_What is expected:_ Apart from the images, reproduce all of the data word for word.

(Transcribed page contents)
****************
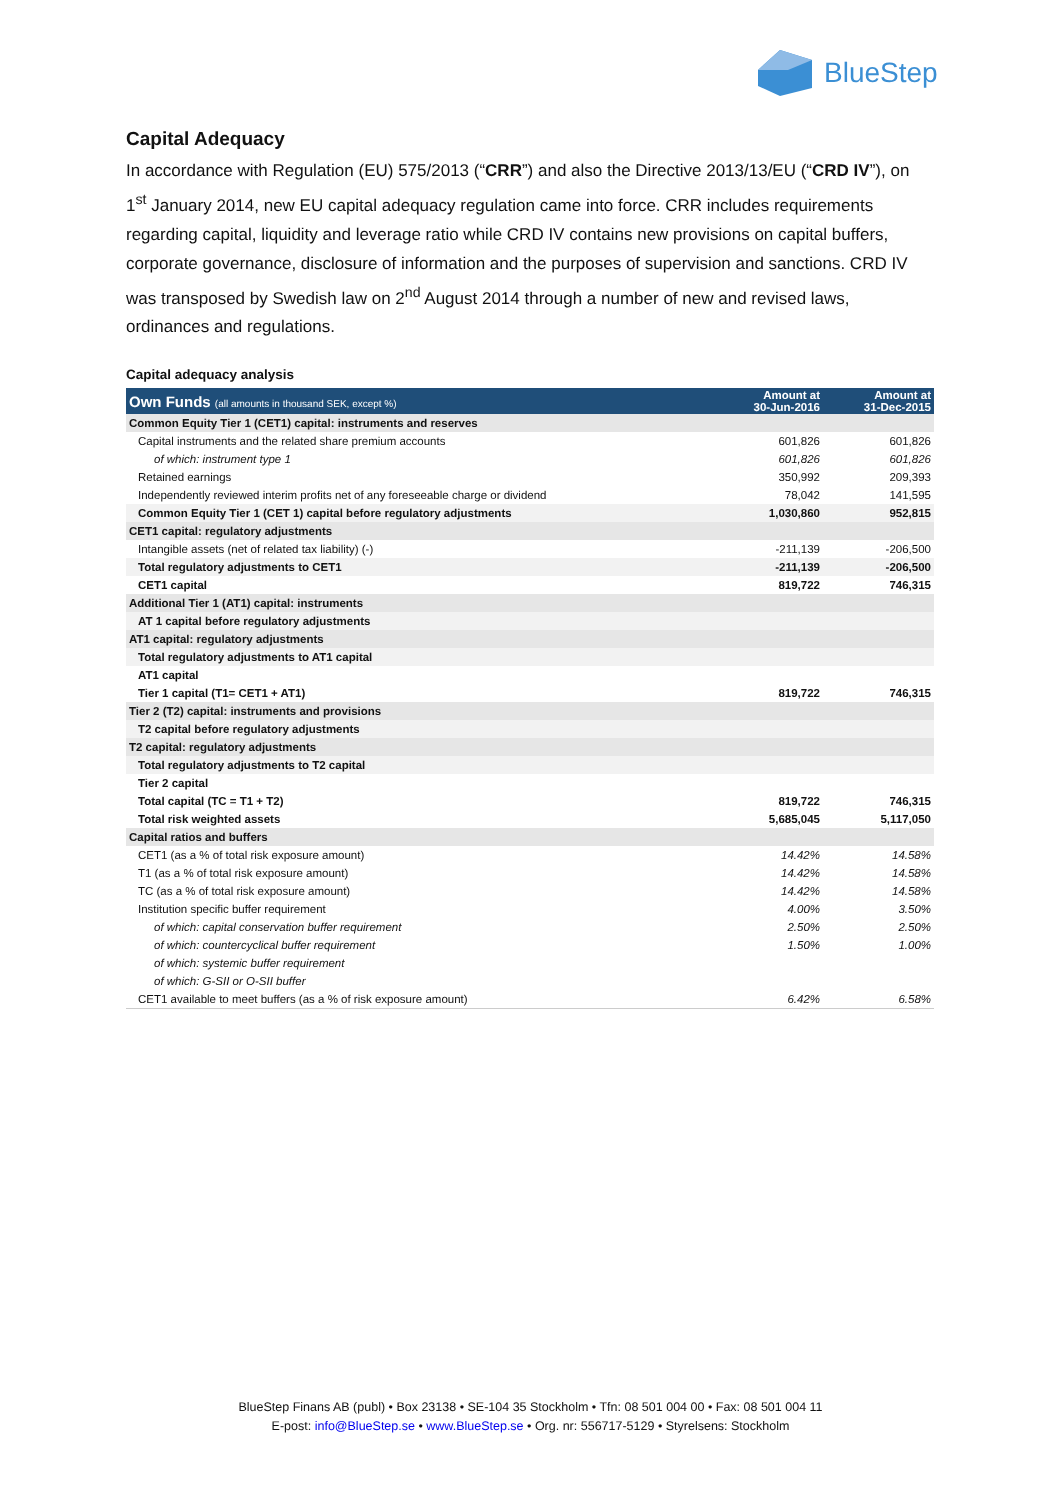BlueStep
Capital Adequacy
In accordance with Regulation (EU) 575/2013 (“CRR”) and also the Directive 2013/13/EU (“CRD IV”), on 1<sup>st</sup> January 2014, new EU capital adequacy regulation came into force. CRR includes requirements regarding capital, liquidity and leverage ratio while CRD IV contains new provisions on capital buffers, corporate governance, disclosure of information and the purposes of supervision and sanctions. CRD IV was transposed by Swedish law on 2<sup>nd</sup> August 2014 through a number of new and revised laws, ordinances and regulations.
Capital adequacy analysis
| Own Funds (all amounts in thousand SEK, except %) | Amount at 30-Jun-2016 | Amount at 31-Dec-2015 |
| --- | --- | --- |
| Common Equity Tier 1 (CET1) capital: instruments and reserves | | |
| Capital instruments and the related share premium accounts | 601,826 | 601,826 |
| of which: instrument type 1 | 601,826 | 601,826 |
| Retained earnings | 350,992 | 209,393 |
| Independently reviewed interim profits net of any foreseeable charge or dividend | 78,042 | 141,595 |
| Common Equity Tier 1 (CET 1) capital before regulatory adjustments | 1,030,860 | 952,815 |
| CET1 capital: regulatory adjustments | | |
| Intangible assets (net of related tax liability) (-) | -211,139 | -206,500 |
| Total regulatory adjustments to CET1 | -211,139 | -206,500 |
| CET1 capital | 819,722 | 746,315 |
| Additional Tier 1 (AT1) capital: instruments | | |
| AT 1 capital before regulatory adjustments | | |
| AT1 capital: regulatory adjustments | | |
| Total regulatory adjustments to AT1 capital | | |
| AT1 capital | | |
| Tier 1 capital (T1= CET1 + AT1) | 819,722 | 746,315 |
| Tier 2 (T2) capital: instruments and provisions | | |
| T2 capital before regulatory adjustments | | |
| T2 capital: regulatory adjustments | | |
| Total regulatory adjustments to T2 capital | | |
| Tier 2 capital | | |
| Total capital (TC = T1 + T2) | 819,722 | 746,315 |
| Total risk weighted assets | 5,685,045 | 5,117,050 |
| Capital ratios and buffers | | |
| CET1 (as a % of total risk exposure amount) | 14.42% | 14.58% |
| T1 (as a % of total risk exposure amount) | 14.42% | 14.58% |
| TC (as a % of total risk exposure amount) | 14.42% | 14.58% |
| Institution specific buffer requirement | 4.00% | 3.50% |
| of which: capital conservation buffer requirement | 2.50% | 2.50% |
| of which: countercyclical buffer requirement | 1.50% | 1.00% |
| of which: systemic buffer requirement | | |
| of which: G-SII or O-SII buffer | | |
| CET1 available to meet buffers (as a % of risk exposure amount) | 6.42% | 6.58% |
BlueStep Finans AB (publ) • Box 23138 • SE-104 35 Stockholm • Tfn: 08 501 004 00 • Fax: 08 501 004 11
E-post: info@BlueStep.se • www.BlueStep.se • Org. nr: 556717-5129 • Styrelsens: Stockholm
****************
_Output:_
BlueStep
Capital Adequacy
In accordance with Regulation (EU) 575/2013 (“CRR”) and also the Directive 2013/13/EU (“CRD IV”), on 1<sup>st</sup> January 2014, new EU capital adequacy regulation came into force. CRR includes requirements regarding capital, liquidity and leverage ratio while CRD IV contains new provisions on capital buffers, corporate governance, disclosure of information and the purposes of supervision and sanctions. CRD IV was transposed by Swedish law on 2<sup>nd</sup> August 2014 through a number of new and revised laws, ordinances and regulations.
Capital adequacy analysis
| Own Funds (all amounts in thousand SEK, except %) | Amount at 30-Jun-2016 | Amount at 31-Dec-2015 |
| --- | --- | --- |
| Common Equity Tier 1 (CET1) capital: instruments and reserves | | |
| Capital instruments and the related share premium accounts | 601,826 | 601,826 |
| of which: instrument type 1 | 601,826 | 601,826 |
| Retained earnings | 350,992 | 209,393 |
| Independently reviewed interim profits net of any foreseeable charge or dividend | 78,042 | 141,595 |
| Common Equity Tier 1 (CET 1) capital before regulatory adjustments | 1,030,860 | 952,815 |
| CET1 capital: regulatory adjustments | | |
| Intangible assets (net of related tax liability) (-) | -211,139 | -206,500 |
| Total regulatory adjustments to CET1 | -211,139 | -206,500 |
| CET1 capital | 819,722 | 746,315 |
| Additional Tier 1 (AT1) capital: instruments | | |
| AT 1 capital before regulatory adjustments | | |
| AT1 capital: regulatory adjustments | | |
| Total regulatory adjustments to AT1 capital | | |
| AT1 capital | | |
| Tier 1 capital (T1= CET1 + AT1) | 819,722 | 746,315 |
| Tier 2 (T2) capital: instruments and provisions | | |
| T2 capital before regulatory adjustments | | |
| T2 capital: regulatory adjustments | | |
| Total regulatory adjustments to T2 capital | | |
| Tier 2 capital | | |
| Total capital (TC = T1 + T2) | 819,722 | 746,315 |
| Total risk weighted assets | 5,685,045 | 5,117,050 |
| Capital ratios and buffers | | |
| CET1 (as a % of total risk exposure amount) | 14.42% | 14.58% |
| T1 (as a % of total risk exposure amount) | 14.42% | 14.58% |
| TC (as a % of total risk exposure amount) | 14.42% | 14.58% |
| Institution specific buffer requirement | 4.00% | 3.50% |
| of which: capital conservation buffer requirement | 2.50% | 2.50% |
| of which: countercyclical buffer requirement | 1.50% | 1.00% |
| of which: systemic buffer requirement | | |
| of which: G-SII or O-SII buffer | | |
| CET1 available to meet buffers (as a % of risk exposure amount) | 6.42% | 6.58% |
BlueStep Finans AB (publ) • Box 23138 • SE-104 35 Stockholm • Tfn: 08 501 004 00 • Fax: 08 501 004 11
E-post: info@BlueStep.se • www.BlueStep.se • Org. nr: 556717-5129 • Styrelsens: Stockholm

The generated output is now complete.